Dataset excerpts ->
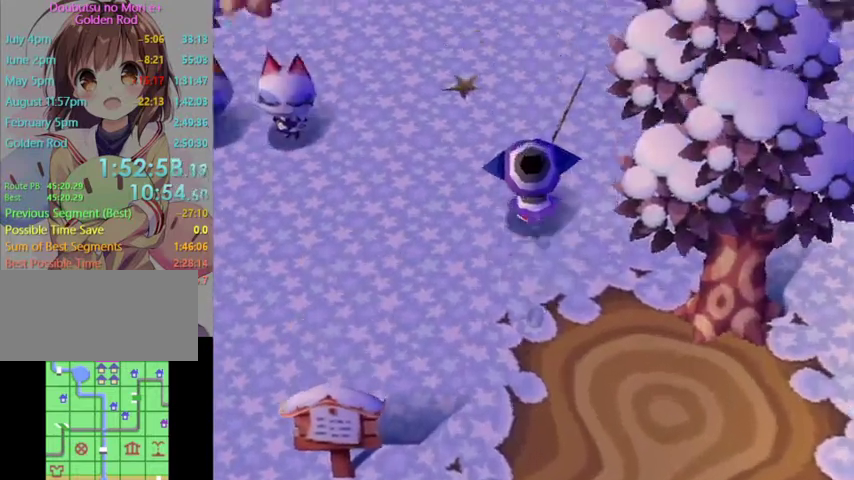
{"buttons": ["L1"], "left_stick": "up-left", "right_stick": "center", "events": [[433, "left_stick", "up-left"]]}
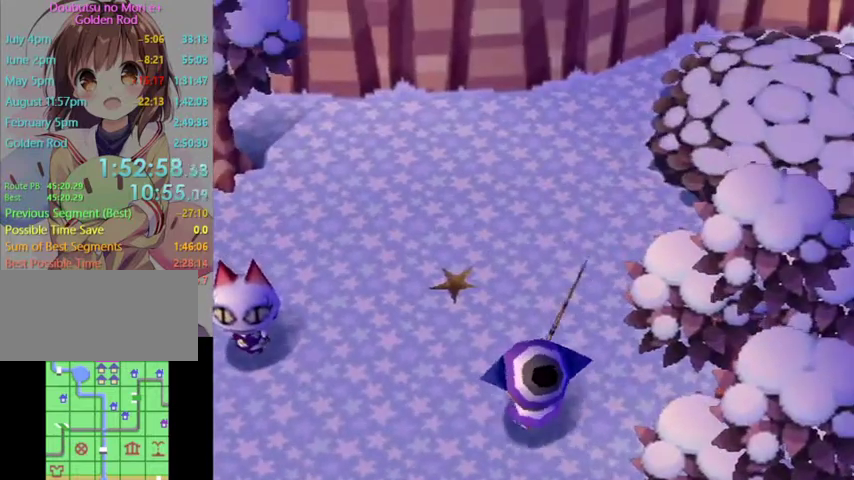
{"buttons": ["L1"], "left_stick": "up-right", "right_stick": "center", "events": [[100, "left_stick", "up"], [200, "left_stick", "up-right"]]}
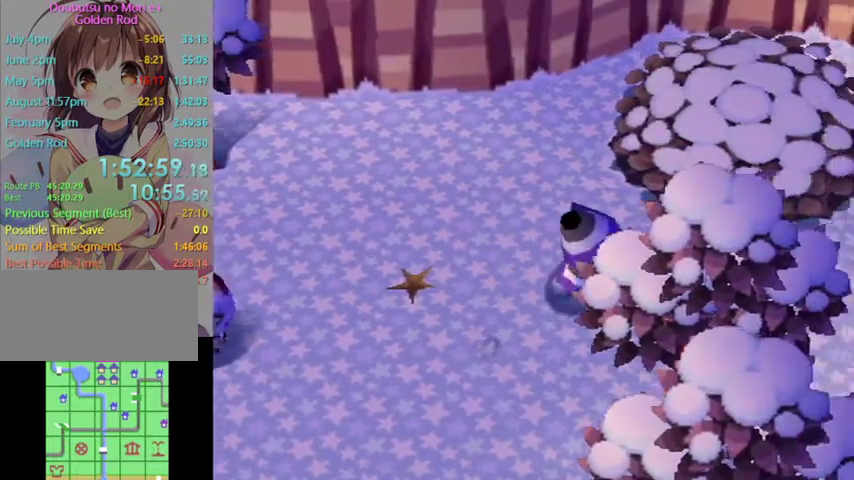
{"buttons": ["L1"], "left_stick": "left", "right_stick": "center", "events": [[267, "left_stick", "up-left"], [433, "left_stick", "left"]]}
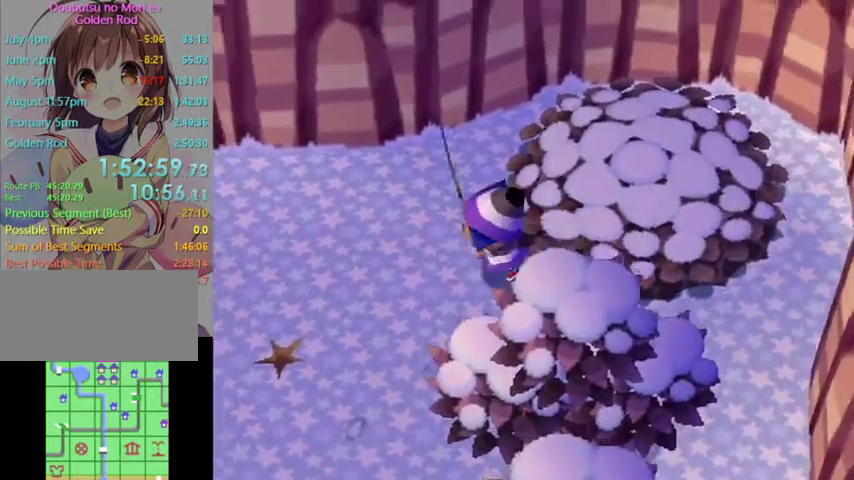
{"buttons": ["L1"], "left_stick": "left", "right_stick": "center", "events": []}
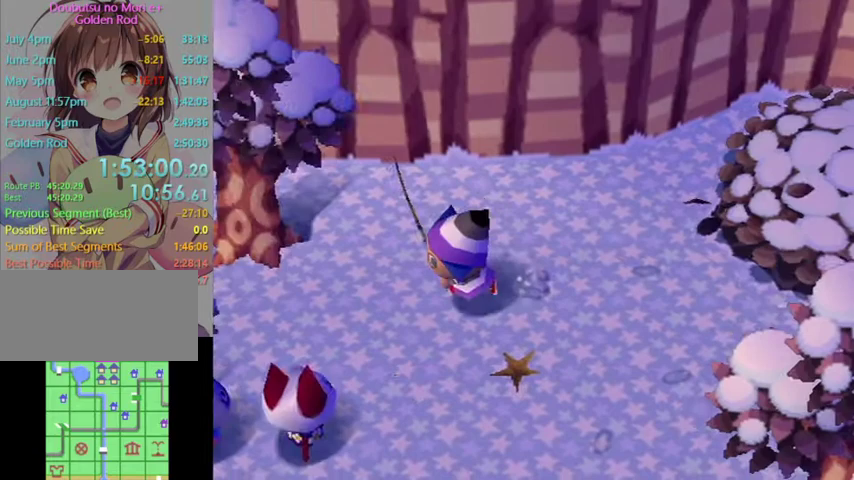
{"buttons": ["L1"], "left_stick": "left", "right_stick": "center", "events": [[233, "left_stick", "down-left"], [367, "left_stick", "left"]]}
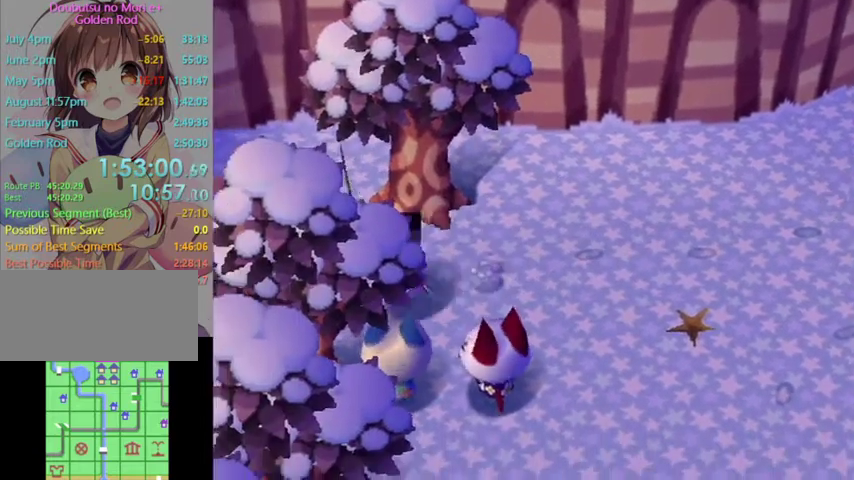
{"buttons": ["L1"], "left_stick": "left", "right_stick": "center", "events": []}
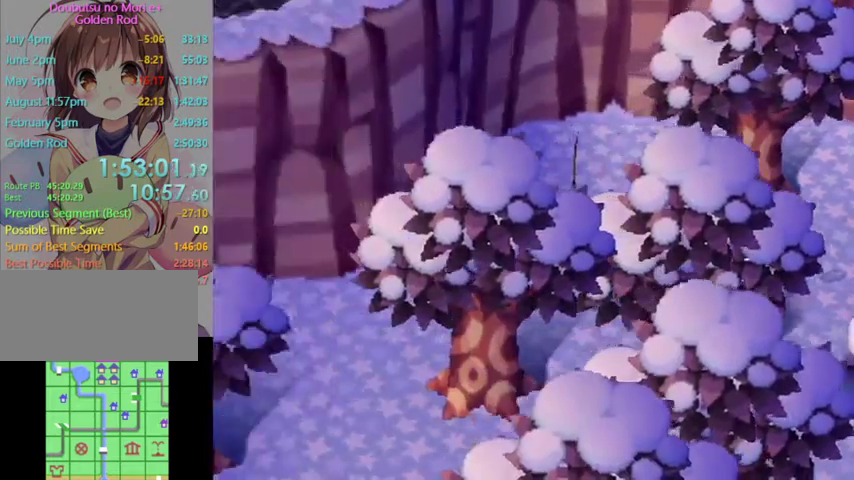
{"buttons": ["L1"], "left_stick": "left", "right_stick": "center", "events": [[100, "left_stick", "center"], [300, "left_stick", "left"]]}
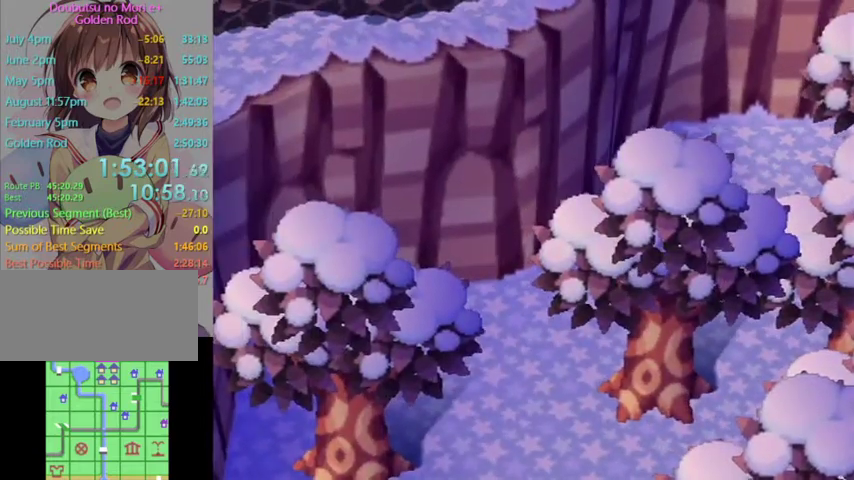
{"buttons": ["L1"], "left_stick": "down-left", "right_stick": "center", "events": [[267, "left_stick", "down-left"], [300, "R1", "down"], [300, "right_stick", "down"], [367, "R1", "up"], [367, "right_stick", "center"]]}
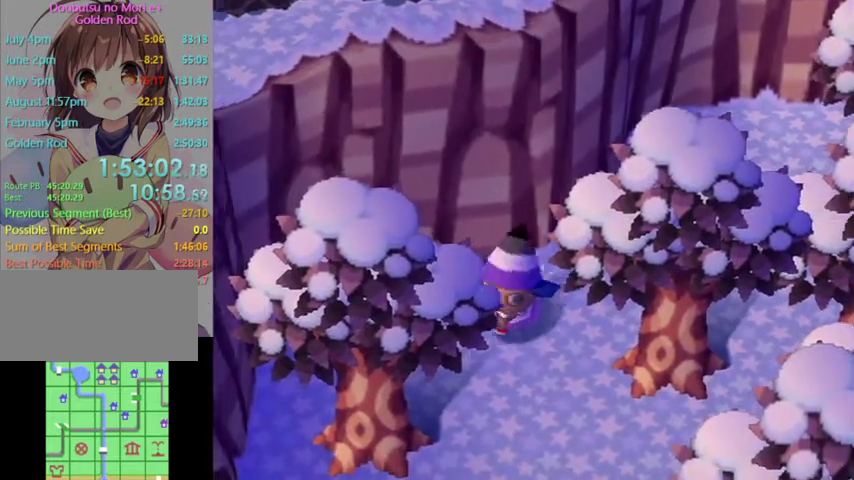
{"buttons": ["L1"], "left_stick": "down", "right_stick": "center", "events": [[200, "left_stick", "down"]]}
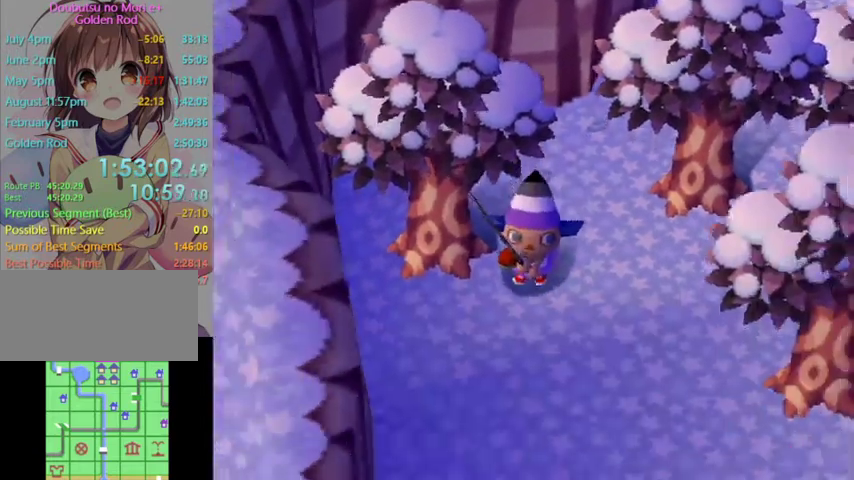
{"buttons": ["L1"], "left_stick": "down", "right_stick": "center", "events": []}
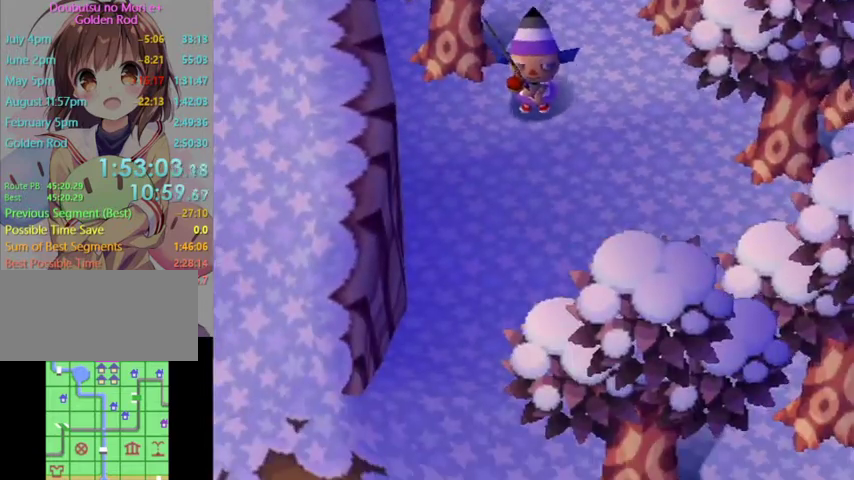
{"buttons": ["L1"], "left_stick": "down", "right_stick": "center", "events": []}
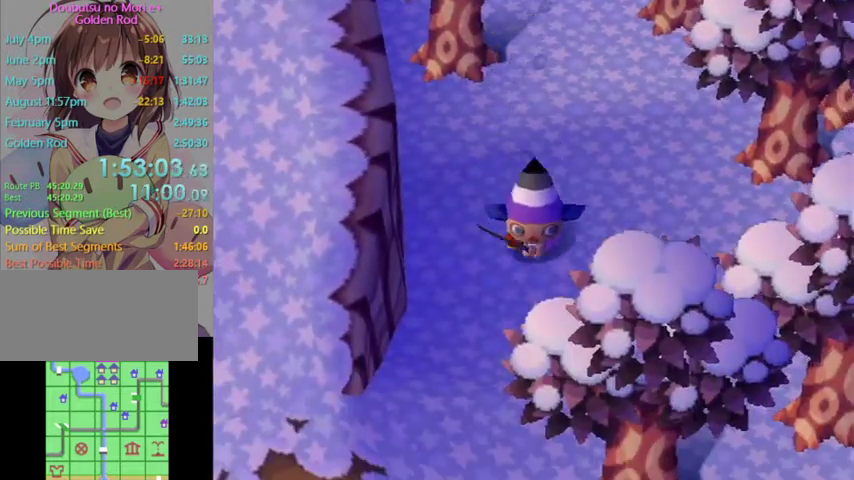
{"buttons": ["L1"], "left_stick": "down", "right_stick": "center", "events": [[233, "left_stick", "down-left"], [333, "left_stick", "down"]]}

Exercise description -> Retype each line of the records exactly as it reads; no pictures belong in the copy.

Exercise result ->
{"buttons": ["L1"], "left_stick": "up-left", "right_stick": "center", "events": [[433, "left_stick", "up-left"]]}
{"buttons": ["L1"], "left_stick": "up-right", "right_stick": "center", "events": [[100, "left_stick", "up"], [200, "left_stick", "up-right"]]}
{"buttons": ["L1"], "left_stick": "left", "right_stick": "center", "events": [[267, "left_stick", "up-left"], [433, "left_stick", "left"]]}
{"buttons": ["L1"], "left_stick": "left", "right_stick": "center", "events": []}
{"buttons": ["L1"], "left_stick": "left", "right_stick": "center", "events": [[233, "left_stick", "down-left"], [367, "left_stick", "left"]]}
{"buttons": ["L1"], "left_stick": "left", "right_stick": "center", "events": []}
{"buttons": ["L1"], "left_stick": "left", "right_stick": "center", "events": [[100, "left_stick", "center"], [300, "left_stick", "left"]]}
{"buttons": ["L1"], "left_stick": "down-left", "right_stick": "center", "events": [[267, "left_stick", "down-left"], [300, "R1", "down"], [300, "right_stick", "down"], [367, "R1", "up"], [367, "right_stick", "center"]]}
{"buttons": ["L1"], "left_stick": "down", "right_stick": "center", "events": [[200, "left_stick", "down"]]}
{"buttons": ["L1"], "left_stick": "down", "right_stick": "center", "events": []}
{"buttons": ["L1"], "left_stick": "down", "right_stick": "center", "events": []}
{"buttons": ["L1"], "left_stick": "down", "right_stick": "center", "events": [[233, "left_stick", "down-left"], [333, "left_stick", "down"]]}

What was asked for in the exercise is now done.